Day 5: Along the Grand Canyon of the Tuolumne As you are reading through this account you may be asking what more could this hike offer. In fact, I’m sure if we were hiking earlier in the season, this segment would have offered a grand finale to our hike. But hiking in September has it trade-offs. Yesterday we had the memorable swims. Today the Tuolumne canyon offered a tranquility but a thought kept crossing my mind that I had to return earlier in the season (White Wolf to Tuolumne Meadows) to experience the ferocity that this canyon surely offers.
One spot I want to come back to experience is the Muir Gorge. It is at the confluence of Register Creek. In fact, just off the trail was potentially a 25ft waterfall that was completely dry in this September time frame. Looking down on the Tuolumne, we could see a narrow channel that must offer a spectacular setting at the right time of year.
In any case, it was a wonderful hike beneath the 2500ft walls of granite. We traversed up Tuolumne through groves of manzanita, sequoia and an assortment of wildflowers. Towards the end of the day we started our climb from the valley floor up the cascades of waterfalls.
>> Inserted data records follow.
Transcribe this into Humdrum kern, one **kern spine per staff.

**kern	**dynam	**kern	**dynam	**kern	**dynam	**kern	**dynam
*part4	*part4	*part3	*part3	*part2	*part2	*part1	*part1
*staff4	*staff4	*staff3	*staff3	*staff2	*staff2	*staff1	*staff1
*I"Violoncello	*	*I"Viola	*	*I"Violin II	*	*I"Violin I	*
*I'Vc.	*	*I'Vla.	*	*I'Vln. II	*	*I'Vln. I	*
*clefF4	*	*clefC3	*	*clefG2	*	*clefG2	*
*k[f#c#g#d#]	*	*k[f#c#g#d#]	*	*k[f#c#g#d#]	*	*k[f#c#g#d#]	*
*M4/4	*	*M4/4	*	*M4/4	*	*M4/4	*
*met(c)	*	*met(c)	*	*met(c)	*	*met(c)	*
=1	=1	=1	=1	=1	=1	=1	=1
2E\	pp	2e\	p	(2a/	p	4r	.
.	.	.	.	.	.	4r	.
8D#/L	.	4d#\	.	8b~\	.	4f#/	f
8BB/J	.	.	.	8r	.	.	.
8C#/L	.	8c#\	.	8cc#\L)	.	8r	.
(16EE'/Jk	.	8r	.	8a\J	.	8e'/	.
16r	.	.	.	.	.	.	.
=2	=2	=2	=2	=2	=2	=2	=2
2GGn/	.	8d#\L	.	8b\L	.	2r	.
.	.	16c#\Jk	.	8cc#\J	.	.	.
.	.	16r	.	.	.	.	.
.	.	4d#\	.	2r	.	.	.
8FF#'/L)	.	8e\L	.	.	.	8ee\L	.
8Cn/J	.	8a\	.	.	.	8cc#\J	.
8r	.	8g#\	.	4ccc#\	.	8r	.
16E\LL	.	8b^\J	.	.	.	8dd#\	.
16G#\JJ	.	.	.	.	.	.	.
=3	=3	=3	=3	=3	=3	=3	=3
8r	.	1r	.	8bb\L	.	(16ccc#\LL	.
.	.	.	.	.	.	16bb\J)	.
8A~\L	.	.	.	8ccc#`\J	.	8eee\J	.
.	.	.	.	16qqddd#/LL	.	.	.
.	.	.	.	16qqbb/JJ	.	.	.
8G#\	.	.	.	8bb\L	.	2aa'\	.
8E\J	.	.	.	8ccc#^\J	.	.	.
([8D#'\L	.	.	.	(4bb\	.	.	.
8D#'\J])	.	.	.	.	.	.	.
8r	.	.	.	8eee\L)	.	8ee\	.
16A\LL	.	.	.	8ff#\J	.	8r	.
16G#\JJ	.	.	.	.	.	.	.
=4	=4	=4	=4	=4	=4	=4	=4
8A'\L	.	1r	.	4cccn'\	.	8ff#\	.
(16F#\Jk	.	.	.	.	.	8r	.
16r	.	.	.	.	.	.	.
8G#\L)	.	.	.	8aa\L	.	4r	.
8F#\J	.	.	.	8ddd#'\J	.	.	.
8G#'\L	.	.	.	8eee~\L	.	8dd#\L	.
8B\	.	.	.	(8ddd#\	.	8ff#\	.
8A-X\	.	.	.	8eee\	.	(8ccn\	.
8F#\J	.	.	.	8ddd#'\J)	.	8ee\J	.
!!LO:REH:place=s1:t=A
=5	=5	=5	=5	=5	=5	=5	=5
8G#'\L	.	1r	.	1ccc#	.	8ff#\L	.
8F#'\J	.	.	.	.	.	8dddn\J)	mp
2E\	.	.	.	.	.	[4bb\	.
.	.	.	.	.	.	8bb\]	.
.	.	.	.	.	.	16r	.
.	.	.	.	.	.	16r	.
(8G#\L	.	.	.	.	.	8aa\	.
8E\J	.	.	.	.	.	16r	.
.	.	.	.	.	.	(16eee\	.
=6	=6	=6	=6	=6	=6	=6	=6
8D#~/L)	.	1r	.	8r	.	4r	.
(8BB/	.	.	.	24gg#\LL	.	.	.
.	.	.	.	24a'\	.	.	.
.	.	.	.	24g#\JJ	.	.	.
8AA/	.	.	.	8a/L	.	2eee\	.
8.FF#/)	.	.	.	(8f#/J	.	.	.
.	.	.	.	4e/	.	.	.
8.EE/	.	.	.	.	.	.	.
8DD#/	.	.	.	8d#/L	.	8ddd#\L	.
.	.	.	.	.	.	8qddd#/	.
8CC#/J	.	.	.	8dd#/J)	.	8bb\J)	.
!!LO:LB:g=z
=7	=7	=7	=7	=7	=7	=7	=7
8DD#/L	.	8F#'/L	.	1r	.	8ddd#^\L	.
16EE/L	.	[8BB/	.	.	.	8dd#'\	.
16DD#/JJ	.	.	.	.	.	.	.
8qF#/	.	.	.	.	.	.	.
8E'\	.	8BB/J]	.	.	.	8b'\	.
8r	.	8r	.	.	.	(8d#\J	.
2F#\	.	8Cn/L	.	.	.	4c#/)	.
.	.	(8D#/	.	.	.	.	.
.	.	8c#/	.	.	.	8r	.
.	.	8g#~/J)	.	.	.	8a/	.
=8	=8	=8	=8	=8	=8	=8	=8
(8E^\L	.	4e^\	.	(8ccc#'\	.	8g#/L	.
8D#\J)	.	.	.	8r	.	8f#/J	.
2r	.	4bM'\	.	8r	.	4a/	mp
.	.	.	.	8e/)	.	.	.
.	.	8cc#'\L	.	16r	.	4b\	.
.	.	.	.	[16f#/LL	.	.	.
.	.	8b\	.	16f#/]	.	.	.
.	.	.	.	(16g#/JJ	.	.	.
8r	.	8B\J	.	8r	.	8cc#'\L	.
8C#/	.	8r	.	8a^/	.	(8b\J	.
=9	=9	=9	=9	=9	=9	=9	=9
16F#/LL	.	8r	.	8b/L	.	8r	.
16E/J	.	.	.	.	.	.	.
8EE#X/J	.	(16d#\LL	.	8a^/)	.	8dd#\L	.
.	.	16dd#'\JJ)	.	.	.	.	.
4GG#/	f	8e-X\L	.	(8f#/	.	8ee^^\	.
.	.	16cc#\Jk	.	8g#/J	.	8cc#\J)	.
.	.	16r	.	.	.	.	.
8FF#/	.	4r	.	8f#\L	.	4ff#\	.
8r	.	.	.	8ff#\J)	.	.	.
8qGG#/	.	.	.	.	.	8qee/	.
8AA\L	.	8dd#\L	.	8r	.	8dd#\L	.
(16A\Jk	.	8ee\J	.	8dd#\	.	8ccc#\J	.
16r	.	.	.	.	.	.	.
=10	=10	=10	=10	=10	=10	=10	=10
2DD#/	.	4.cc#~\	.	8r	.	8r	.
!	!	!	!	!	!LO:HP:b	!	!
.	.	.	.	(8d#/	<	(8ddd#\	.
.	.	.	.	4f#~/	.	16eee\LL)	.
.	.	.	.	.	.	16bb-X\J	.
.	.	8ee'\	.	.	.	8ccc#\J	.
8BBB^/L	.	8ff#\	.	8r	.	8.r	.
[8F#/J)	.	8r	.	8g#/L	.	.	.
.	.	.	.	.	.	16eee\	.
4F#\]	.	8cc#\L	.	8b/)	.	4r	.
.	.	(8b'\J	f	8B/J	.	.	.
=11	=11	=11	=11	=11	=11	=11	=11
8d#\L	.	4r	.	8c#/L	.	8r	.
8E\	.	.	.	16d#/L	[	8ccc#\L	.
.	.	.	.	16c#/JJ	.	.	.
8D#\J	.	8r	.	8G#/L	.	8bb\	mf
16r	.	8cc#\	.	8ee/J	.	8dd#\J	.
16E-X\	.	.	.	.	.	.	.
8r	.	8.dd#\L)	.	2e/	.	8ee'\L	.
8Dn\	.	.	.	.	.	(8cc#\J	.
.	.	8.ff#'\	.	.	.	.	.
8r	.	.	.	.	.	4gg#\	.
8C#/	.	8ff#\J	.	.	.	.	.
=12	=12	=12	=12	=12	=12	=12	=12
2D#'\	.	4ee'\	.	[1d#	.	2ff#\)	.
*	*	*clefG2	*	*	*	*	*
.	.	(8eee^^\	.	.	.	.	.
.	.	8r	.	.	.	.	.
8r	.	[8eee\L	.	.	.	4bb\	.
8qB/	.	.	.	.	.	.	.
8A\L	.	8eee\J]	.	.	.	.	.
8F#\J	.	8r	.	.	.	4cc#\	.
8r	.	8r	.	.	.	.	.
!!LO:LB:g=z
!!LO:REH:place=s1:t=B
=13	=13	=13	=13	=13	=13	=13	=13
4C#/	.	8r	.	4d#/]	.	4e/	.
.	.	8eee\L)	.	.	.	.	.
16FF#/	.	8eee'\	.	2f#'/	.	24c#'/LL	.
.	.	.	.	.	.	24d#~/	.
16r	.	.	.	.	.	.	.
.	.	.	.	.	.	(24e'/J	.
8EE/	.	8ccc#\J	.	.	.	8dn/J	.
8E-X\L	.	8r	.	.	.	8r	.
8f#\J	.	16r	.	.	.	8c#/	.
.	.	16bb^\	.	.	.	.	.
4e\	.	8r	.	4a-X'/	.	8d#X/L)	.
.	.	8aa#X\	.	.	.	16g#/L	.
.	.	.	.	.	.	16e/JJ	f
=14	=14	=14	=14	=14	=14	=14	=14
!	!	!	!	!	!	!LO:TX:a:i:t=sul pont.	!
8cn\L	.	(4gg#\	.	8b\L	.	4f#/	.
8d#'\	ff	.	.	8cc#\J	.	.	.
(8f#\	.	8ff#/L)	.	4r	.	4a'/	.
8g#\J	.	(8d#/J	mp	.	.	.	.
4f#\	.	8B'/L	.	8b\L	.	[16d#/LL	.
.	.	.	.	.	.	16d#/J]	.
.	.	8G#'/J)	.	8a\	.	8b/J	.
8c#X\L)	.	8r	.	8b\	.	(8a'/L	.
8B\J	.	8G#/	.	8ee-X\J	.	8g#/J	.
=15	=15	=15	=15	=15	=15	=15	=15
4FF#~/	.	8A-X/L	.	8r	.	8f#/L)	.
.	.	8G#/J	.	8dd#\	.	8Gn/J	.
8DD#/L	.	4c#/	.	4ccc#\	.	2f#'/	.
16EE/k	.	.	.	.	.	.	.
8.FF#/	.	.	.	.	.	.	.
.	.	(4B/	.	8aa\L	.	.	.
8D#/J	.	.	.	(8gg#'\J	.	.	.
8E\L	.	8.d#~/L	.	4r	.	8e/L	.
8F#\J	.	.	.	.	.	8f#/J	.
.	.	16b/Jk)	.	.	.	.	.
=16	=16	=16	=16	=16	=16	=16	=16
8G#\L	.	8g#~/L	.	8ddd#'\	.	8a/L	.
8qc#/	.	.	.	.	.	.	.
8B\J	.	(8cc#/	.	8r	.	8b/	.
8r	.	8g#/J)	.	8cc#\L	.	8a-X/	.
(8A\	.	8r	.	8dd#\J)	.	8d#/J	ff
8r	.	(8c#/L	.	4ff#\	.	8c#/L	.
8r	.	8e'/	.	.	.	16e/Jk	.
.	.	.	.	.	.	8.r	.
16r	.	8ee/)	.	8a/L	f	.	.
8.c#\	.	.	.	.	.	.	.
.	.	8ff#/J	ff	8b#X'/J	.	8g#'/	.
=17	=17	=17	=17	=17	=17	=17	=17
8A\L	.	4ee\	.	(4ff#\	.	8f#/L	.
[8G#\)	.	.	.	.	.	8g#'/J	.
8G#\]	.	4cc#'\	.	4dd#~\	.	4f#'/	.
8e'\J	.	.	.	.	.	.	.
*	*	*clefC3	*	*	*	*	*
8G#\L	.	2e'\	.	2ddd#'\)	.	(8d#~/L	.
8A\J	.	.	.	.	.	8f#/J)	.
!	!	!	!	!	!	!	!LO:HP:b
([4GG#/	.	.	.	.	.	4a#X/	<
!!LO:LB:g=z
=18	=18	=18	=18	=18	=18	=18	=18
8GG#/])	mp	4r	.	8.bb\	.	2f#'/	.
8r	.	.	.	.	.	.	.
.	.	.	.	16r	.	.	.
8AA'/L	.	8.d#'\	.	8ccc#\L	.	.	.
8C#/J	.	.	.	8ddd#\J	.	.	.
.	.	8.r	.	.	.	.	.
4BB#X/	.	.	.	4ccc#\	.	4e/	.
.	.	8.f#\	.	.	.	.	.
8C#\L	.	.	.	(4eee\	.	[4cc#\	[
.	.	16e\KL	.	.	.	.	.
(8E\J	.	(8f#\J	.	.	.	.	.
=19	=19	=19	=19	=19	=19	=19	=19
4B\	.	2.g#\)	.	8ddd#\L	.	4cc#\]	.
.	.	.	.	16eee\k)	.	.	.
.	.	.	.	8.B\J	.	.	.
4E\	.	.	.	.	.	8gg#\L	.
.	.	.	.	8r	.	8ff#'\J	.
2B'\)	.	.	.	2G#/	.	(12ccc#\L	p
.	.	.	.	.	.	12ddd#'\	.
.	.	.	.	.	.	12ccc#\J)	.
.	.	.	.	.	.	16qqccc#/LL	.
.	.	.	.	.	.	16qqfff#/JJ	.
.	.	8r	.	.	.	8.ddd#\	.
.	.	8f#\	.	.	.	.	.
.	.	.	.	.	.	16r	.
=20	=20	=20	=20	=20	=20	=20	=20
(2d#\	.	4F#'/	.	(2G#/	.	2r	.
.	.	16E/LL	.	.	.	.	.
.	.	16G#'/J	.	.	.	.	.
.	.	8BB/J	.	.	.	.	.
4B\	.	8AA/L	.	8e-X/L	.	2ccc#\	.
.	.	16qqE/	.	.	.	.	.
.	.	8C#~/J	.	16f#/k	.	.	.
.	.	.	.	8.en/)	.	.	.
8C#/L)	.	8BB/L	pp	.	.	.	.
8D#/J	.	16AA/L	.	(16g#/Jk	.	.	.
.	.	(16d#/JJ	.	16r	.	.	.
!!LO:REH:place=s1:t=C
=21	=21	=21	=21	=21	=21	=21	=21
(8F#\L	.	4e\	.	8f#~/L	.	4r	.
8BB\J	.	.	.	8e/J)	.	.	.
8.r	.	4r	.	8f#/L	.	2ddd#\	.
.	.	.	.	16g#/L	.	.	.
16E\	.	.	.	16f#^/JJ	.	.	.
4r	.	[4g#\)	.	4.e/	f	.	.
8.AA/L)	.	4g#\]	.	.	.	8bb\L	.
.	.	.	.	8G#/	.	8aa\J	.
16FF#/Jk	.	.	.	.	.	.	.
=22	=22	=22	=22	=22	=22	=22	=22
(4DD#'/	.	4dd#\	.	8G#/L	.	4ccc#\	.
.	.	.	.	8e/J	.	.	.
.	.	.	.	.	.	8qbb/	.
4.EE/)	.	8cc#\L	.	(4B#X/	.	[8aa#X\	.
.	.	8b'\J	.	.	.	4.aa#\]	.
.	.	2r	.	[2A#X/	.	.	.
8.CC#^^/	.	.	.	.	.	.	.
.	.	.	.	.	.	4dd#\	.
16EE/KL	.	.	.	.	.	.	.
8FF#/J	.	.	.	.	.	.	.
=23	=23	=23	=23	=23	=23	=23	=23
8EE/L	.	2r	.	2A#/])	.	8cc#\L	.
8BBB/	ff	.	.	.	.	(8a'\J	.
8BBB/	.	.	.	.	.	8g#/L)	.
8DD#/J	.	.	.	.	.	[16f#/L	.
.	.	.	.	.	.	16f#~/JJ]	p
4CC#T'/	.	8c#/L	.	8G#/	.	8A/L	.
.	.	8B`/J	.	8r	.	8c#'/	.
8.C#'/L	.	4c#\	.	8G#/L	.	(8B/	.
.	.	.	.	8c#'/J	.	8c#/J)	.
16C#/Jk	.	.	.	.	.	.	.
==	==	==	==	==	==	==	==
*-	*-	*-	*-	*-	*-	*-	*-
There’s actually more waterfalls than formally named. However in the first 3.5 miles and 1400ft of climbing, you’ll pass Waterwheel, LeConte and California Falls. We camped just above California Falls.
Day 6: California Falls to Tuolumne Meadows It was just about 7 miles from our campsite to the trail exit. Those 7 miles included the beautiful views overlooking Glen Aulin, the White Cascade and Tuolumne waterfalls and many spectacular settings along the Tuolumne River. On our sixth day, there was a natural urge to get back, as we had logistical constraints of returning to the Bay Area that day. However, this segment is spectacular and deserves it’s own time to enjoy.
After our hike, I was more convinced that the JMT should have carried on to Twin Lakes instead turning into Yosemite Valley. This trail offered experiences that few places could match. I highly recommend it.